• [PROBLEM REQUIREMENTS]
Could the listing below be reproduced exactly, minus its pictures?

RECORDS TO PROCESS section start

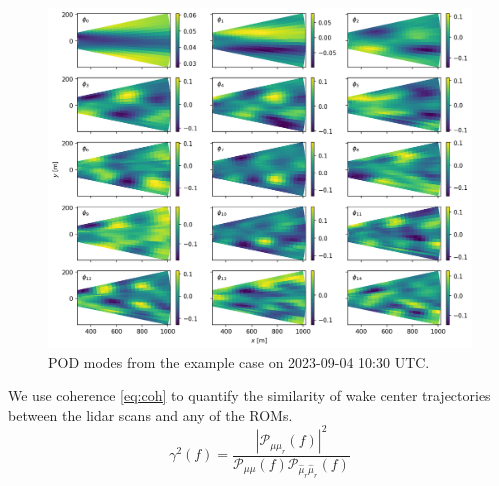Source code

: \documentclass[%
 aip,
 amsmath,
 amssymb,
preprint,%
]{revtex4-2}
\begin{document}
\begin{figure}[h]
  \centering
  \includegraphics[width=\textwidth]{figs/all_modes_20240826.png}
  \caption{POD modes from the example case on 2023-09-04 10:30 UTC.}
  \label{fig:allModes}
\end{figure}

We use coherence \cref{eq:coh} to quantify the similarity of wake center trajectories between the lidar scans and any of the ROMs.
\begin{equation}
  \gamma^2(f) = \frac{|\mathcal{P}_{\mu\hat{\mu}_r}(f)|^2}{\mathcal{P}_{\mu\mu}(f) \mathcal{P}_{\hat{\mu}_r\hat{\mu}_r}(f)}
\label{eq:coh}
\end{equation}




\end{document}
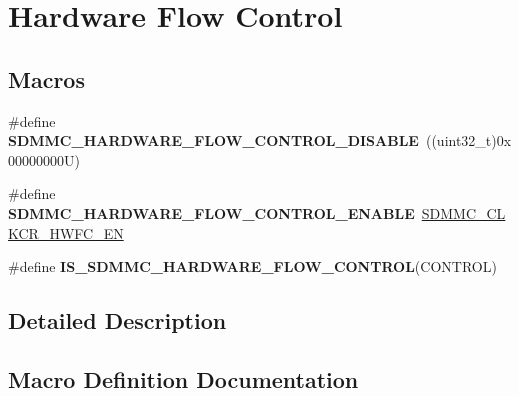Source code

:\hypertarget{group___s_d_m_m_c___l_l___hardware___flow___control}{}\section{Hardware Flow Control}
\label{group___s_d_m_m_c___l_l___hardware___flow___control}
\subsection*{Macros}
\begin{DoxyCompactItemize}
\item 
\mbox{\label{group___s_d_m_m_c___l_l___hardware___flow___control_gaa563be70cf65523edf6459fb0842cab1}} 
\#define {\bfseries S\+D\+M\+M\+C\+\_\+\+H\+A\+R\+D\+W\+A\+R\+E\+\_\+\+F\+L\+O\+W\+\_\+\+C\+O\+N\+T\+R\+O\+L\+\_\+\+D\+I\+S\+A\+B\+LE}~((uint32\+\_\+t)0x00000000\+U)
\item 
\mbox{\label{group___s_d_m_m_c___l_l___hardware___flow___control_ga403057f2e07254d7e295128fbdb6939d}} 
\#define {\bfseries S\+D\+M\+M\+C\+\_\+\+H\+A\+R\+D\+W\+A\+R\+E\+\_\+\+F\+L\+O\+W\+\_\+\+C\+O\+N\+T\+R\+O\+L\+\_\+\+E\+N\+A\+B\+LE}~\mbox{\hyperlink{group___peripheral___registers___bits___definition_ga73898c6efbc8f7962ba99dc8ae678473}{S\+D\+M\+M\+C\+\_\+\+C\+L\+K\+C\+R\+\_\+\+H\+W\+F\+C\+\_\+\+EN}}
\item 
\#define {\bfseries I\+S\+\_\+\+S\+D\+M\+M\+C\+\_\+\+H\+A\+R\+D\+W\+A\+R\+E\+\_\+\+F\+L\+O\+W\+\_\+\+C\+O\+N\+T\+R\+OL}(C\+O\+N\+T\+R\+OL)
\end{DoxyCompactItemize}


\subsection{Detailed Description}


\subsection{Macro Definition Documentation}
\mbox{\label{group___s_d_m_m_c___l_l___hardware___flow___control_ga5d3fa499b6a540323e76576c8562fd05}} 
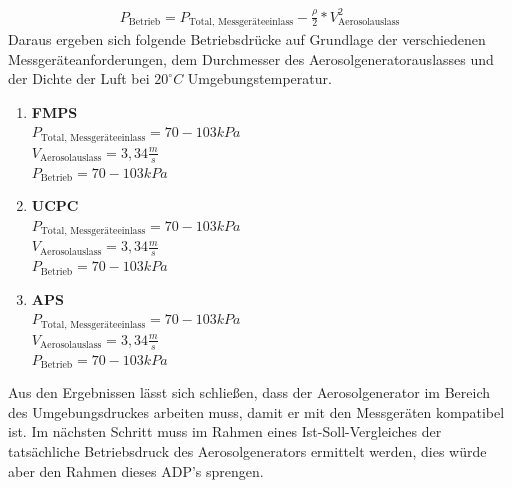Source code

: \begin{align*}
	P_\text{Betrieb} = P_\text{Total, Messger\"{a}teeinlass} - \frac{\rho}{2} * V_			\text{Aerosolauslass}^2
\end{align*}
Daraus ergeben sich folgende Betriebsdr\"{u}cke auf Grundlage der verschiedenen Messger\"{a}teanforderungen, dem Durchmesser des Aerosolgeneratorauslasses und der Dichte der Luft bei \(20^\circ C\) Umgebungstemperatur\cite{fmps_3091}\cite{ops_3330}\cite{ucpc_3776}\cite{aps_3321}\cite{topas}.
\begin{enumerate}
	\item \textbf{FMPS}\\
	\(P_\text{Total, Messger\"{a}teeinlass} = 70 - 103 kPa\)\\
	\(V_\text{Aerosolauslass} = 3,34 \frac{m}{s}\)\\
	\(P_\text{Betrieb} = 70 - 103 kPa\)\\
	\item \textbf{UCPC}\\
	\(P_\text{Total, Messger\"{a}teeinlass} = 70 - 103 kPa\)\\
	\(V_\text{Aerosolauslass} = 3,34 \frac{m}{s}\)\\
	\(P_\text{Betrieb} = 70 - 103 kPa\)\\
	\item \textbf{APS}\\
	\(P_\text{Total, Messger\"{a}teeinlass} = 70 - 103 kPa\)\\
	\(V_\text{Aerosolauslass} = 3,34 \frac{m}{s}\)\\
	\(P_\text{Betrieb} = 70 - 103 kPa\)
\end{enumerate} 
Aus den Ergebnissen l\"{a}sst sich schlie{\ss}en, dass der Aerosolgenerator im Bereich des Umgebungsdruckes arbeiten muss, damit er mit den Messger\"{a}ten kompatibel ist. Im n\"{a}chsten Schritt muss im Rahmen eines Ist-Soll-Vergleiches der tats\"{a}chliche Betriebsdruck des Aerosolgenerators ermittelt werden, dies w\"{u}rde aber den Rahmen dieses ADP's sprengen.
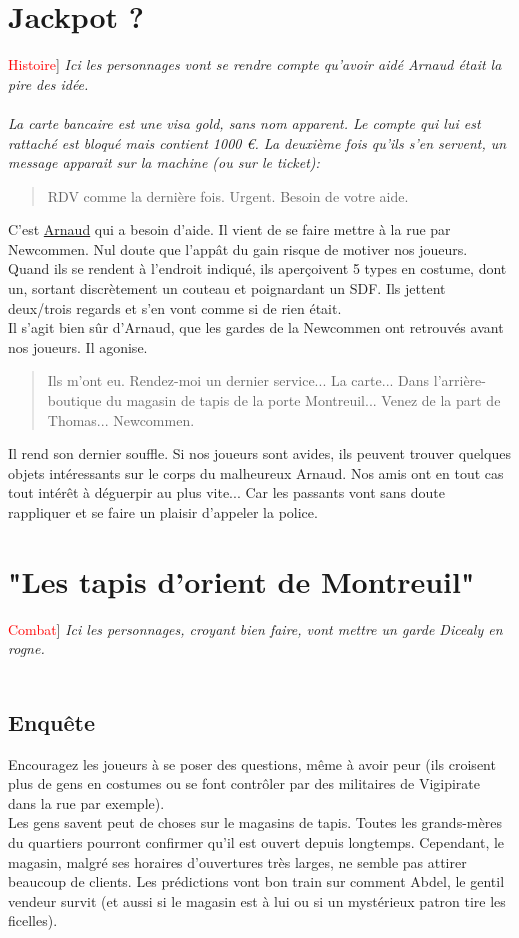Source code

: \documentclass[10pt,a4paper,twocolumn]{article}
\newenvironment{lAbstract}[1]{{[}\textcolor{red}{#1}{]}\itshape}{\\ \\}
\begin{document}
\section{Jackpot ?}
\begin{lAbstract}{Histoire}
Ici les personnages vont se rendre compte qu'avoir aidé Arnaud était la pire des idée.
\end{lAbstract}
La carte bancaire est une visa gold, sans nom apparent. Le compte qui lui est rattaché est bloqué mais contient 1000 €. La deuxième fois qu'ils s'en servent, un message apparait sur la machine (ou sur le ticket): 
\begin{quote}
RDV comme la dernière fois. Urgent. Besoin de votre aide.
\end{quote}
C'est \hyperlink{arnaud}{Arnaud} qui a besoin d'aide. Il vient de se faire mettre à la rue par Newcommen. Nul doute que l'appât du gain risque de motiver nos joueurs. \\
Quand ils se rendent à l'endroit indiqué, ils aperçoivent 5 types en costume, dont un, sortant discrètement un couteau et poignardant un SDF. Ils jettent deux/trois regards et s'en vont comme si de rien était.
\\
Il s'agit bien sûr d'Arnaud, que les gardes de la Newcommen ont retrouvés avant nos joueurs. Il agonise.
\begin{quote}
Ils m'ont eu. Rendez-moi un dernier service... La carte... Dans l'arrière-boutique du magasin de tapis de la porte Montreuil... Venez de la part de Thomas... Newcommen.
\end{quote}
Il rend son dernier souffle.
Si nos joueurs sont avides, ils peuvent trouver quelques objets intéressants sur le corps du malheureux Arnaud.
Nos amis ont en tout cas tout intérêt à déguerpir au plus vite... Car les passants vont sans doute rappliquer et se faire un plaisir d'appeler la police.

\section{"Les tapis d'orient de Montreuil"}
\begin{lAbstract}{Combat}
Ici les personnages, croyant bien faire, vont mettre un garde Dicealy en rogne.
\end{lAbstract}
\subsection*{Enquête}
Encouragez les joueurs à se poser des questions, même à avoir peur (ils croisent plus de gens en costumes ou se font contrôler par des militaires de Vigipirate dans la rue par exemple). \\
Les gens savent peut de choses sur le magasins de tapis. Toutes les grands-mères du quartiers pourront confirmer qu'il est ouvert depuis longtemps. Cependant, le magasin, malgré ses horaires d'ouvertures très larges, ne semble pas attirer beaucoup de clients. Les prédictions vont bon train sur comment Abdel, le gentil vendeur survit (et aussi si le magasin est à lui ou si un mystérieux patron tire les ficelles).
\end{document}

RECORDS TO PROCESS section end

• [ANSWER]
Source code

: \documentclass[%
 aip,
 amsmath,
 amssymb,
preprint,%
]{revtex4-2}
\begin{document}
\begin{figure}[h]
  \centering
  \includegraphics[width=\textwidth]{figs/all_modes_20240826.png}
  \caption{POD modes from the example case on 2023-09-04 10:30 UTC.}
  \label{fig:allModes}
\end{figure}

We use coherence \cref{eq:coh} to quantify the similarity of wake center trajectories between the lidar scans and any of the ROMs.
\begin{equation}
  \gamma^2(f) = \frac{|\mathcal{P}_{\mu\hat{\mu}_r}(f)|^2}{\mathcal{P}_{\mu\mu}(f) \mathcal{P}_{\hat{\mu}_r\hat{\mu}_r}(f)}
\label{eq:coh}
\end{equation}




\end{document}
Source code

:\hypertarget{group___s_d_m_m_c___l_l___hardware___flow___control}{}\section{Hardware Flow Control}
\label{group___s_d_m_m_c___l_l___hardware___flow___control}
\subsection*{Macros}
\begin{DoxyCompactItemize}
\item 
\mbox{\label{group___s_d_m_m_c___l_l___hardware___flow___control_gaa563be70cf65523edf6459fb0842cab1}} 
\#define {\bfseries S\+D\+M\+M\+C\+\_\+\+H\+A\+R\+D\+W\+A\+R\+E\+\_\+\+F\+L\+O\+W\+\_\+\+C\+O\+N\+T\+R\+O\+L\+\_\+\+D\+I\+S\+A\+B\+LE}~((uint32\+\_\+t)0x00000000\+U)
\item 
\mbox{\label{group___s_d_m_m_c___l_l___hardware___flow___control_ga403057f2e07254d7e295128fbdb6939d}} 
\#define {\bfseries S\+D\+M\+M\+C\+\_\+\+H\+A\+R\+D\+W\+A\+R\+E\+\_\+\+F\+L\+O\+W\+\_\+\+C\+O\+N\+T\+R\+O\+L\+\_\+\+E\+N\+A\+B\+LE}~\mbox{\hyperlink{group___peripheral___registers___bits___definition_ga73898c6efbc8f7962ba99dc8ae678473}{S\+D\+M\+M\+C\+\_\+\+C\+L\+K\+C\+R\+\_\+\+H\+W\+F\+C\+\_\+\+EN}}
\item 
\#define {\bfseries I\+S\+\_\+\+S\+D\+M\+M\+C\+\_\+\+H\+A\+R\+D\+W\+A\+R\+E\+\_\+\+F\+L\+O\+W\+\_\+\+C\+O\+N\+T\+R\+OL}(C\+O\+N\+T\+R\+OL)
\end{DoxyCompactItemize}


\subsection{Detailed Description}


\subsection{Macro Definition Documentation}
\mbox{\label{group___s_d_m_m_c___l_l___hardware___flow___control_ga5d3fa499b6a540323e76576c8562fd05}} 
Source code

: \begin{align*}
	P_\text{Betrieb} = P_\text{Total, Messger\"{a}teeinlass} - \frac{\rho}{2} * V_			\text{Aerosolauslass}^2
\end{align*}
Daraus ergeben sich folgende Betriebsdr\"{u}cke auf Grundlage der verschiedenen Messger\"{a}teanforderungen, dem Durchmesser des Aerosolgeneratorauslasses und der Dichte der Luft bei \(20^\circ C\) Umgebungstemperatur\cite{fmps_3091}\cite{ops_3330}\cite{ucpc_3776}\cite{aps_3321}\cite{topas}.
\begin{enumerate}
	\item \textbf{FMPS}\\
	\(P_\text{Total, Messger\"{a}teeinlass} = 70 - 103 kPa\)\\
	\(V_\text{Aerosolauslass} = 3,34 \frac{m}{s}\)\\
	\(P_\text{Betrieb} = 70 - 103 kPa\)\\
	\item \textbf{UCPC}\\
	\(P_\text{Total, Messger\"{a}teeinlass} = 70 - 103 kPa\)\\
	\(V_\text{Aerosolauslass} = 3,34 \frac{m}{s}\)\\
	\(P_\text{Betrieb} = 70 - 103 kPa\)\\
	\item \textbf{APS}\\
	\(P_\text{Total, Messger\"{a}teeinlass} = 70 - 103 kPa\)\\
	\(V_\text{Aerosolauslass} = 3,34 \frac{m}{s}\)\\
	\(P_\text{Betrieb} = 70 - 103 kPa\)
\end{enumerate} 
Aus den Ergebnissen l\"{a}sst sich schlie{\ss}en, dass der Aerosolgenerator im Bereich des Umgebungsdruckes arbeiten muss, damit er mit den Messger\"{a}ten kompatibel ist. Im n\"{a}chsten Schritt muss im Rahmen eines Ist-Soll-Vergleiches der tats\"{a}chliche Betriebsdruck des Aerosolgenerators ermittelt werden, dies w\"{u}rde aber den Rahmen dieses ADP's sprengen.
Source code

: \documentclass[10pt,a4paper,twocolumn]{article}
\newenvironment{lAbstract}[1]{{[}\textcolor{red}{#1}{]}\itshape}{\\ \\}
\begin{document}
\section{Jackpot ?}
\begin{lAbstract}{Histoire}
Ici les personnages vont se rendre compte qu'avoir aidé Arnaud était la pire des idée.
\end{lAbstract}
La carte bancaire est une visa gold, sans nom apparent. Le compte qui lui est rattaché est bloqué mais contient 1000 €. La deuxième fois qu'ils s'en servent, un message apparait sur la machine (ou sur le ticket): 
\begin{quote}
RDV comme la dernière fois. Urgent. Besoin de votre aide.
\end{quote}
C'est \hyperlink{arnaud}{Arnaud} qui a besoin d'aide. Il vient de se faire mettre à la rue par Newcommen. Nul doute que l'appât du gain risque de motiver nos joueurs. \\
Quand ils se rendent à l'endroit indiqué, ils aperçoivent 5 types en costume, dont un, sortant discrètement un couteau et poignardant un SDF. Ils jettent deux/trois regards et s'en vont comme si de rien était.
\\
Il s'agit bien sûr d'Arnaud, que les gardes de la Newcommen ont retrouvés avant nos joueurs. Il agonise.
\begin{quote}
Ils m'ont eu. Rendez-moi un dernier service... La carte... Dans l'arrière-boutique du magasin de tapis de la porte Montreuil... Venez de la part de Thomas... Newcommen.
\end{quote}
Il rend son dernier souffle.
Si nos joueurs sont avides, ils peuvent trouver quelques objets intéressants sur le corps du malheureux Arnaud.
Nos amis ont en tout cas tout intérêt à déguerpir au plus vite... Car les passants vont sans doute rappliquer et se faire un plaisir d'appeler la police.

\section{"Les tapis d'orient de Montreuil"}
\begin{lAbstract}{Combat}
Ici les personnages, croyant bien faire, vont mettre un garde Dicealy en rogne.
\end{lAbstract}
\subsection*{Enquête}
Encouragez les joueurs à se poser des questions, même à avoir peur (ils croisent plus de gens en costumes ou se font contrôler par des militaires de Vigipirate dans la rue par exemple). \\
Les gens savent peut de choses sur le magasins de tapis. Toutes les grands-mères du quartiers pourront confirmer qu'il est ouvert depuis longtemps. Cependant, le magasin, malgré ses horaires d'ouvertures très larges, ne semble pas attirer beaucoup de clients. Les prédictions vont bon train sur comment Abdel, le gentil vendeur survit (et aussi si le magasin est à lui ou si un mystérieux patron tire les ficelles).
\end{document}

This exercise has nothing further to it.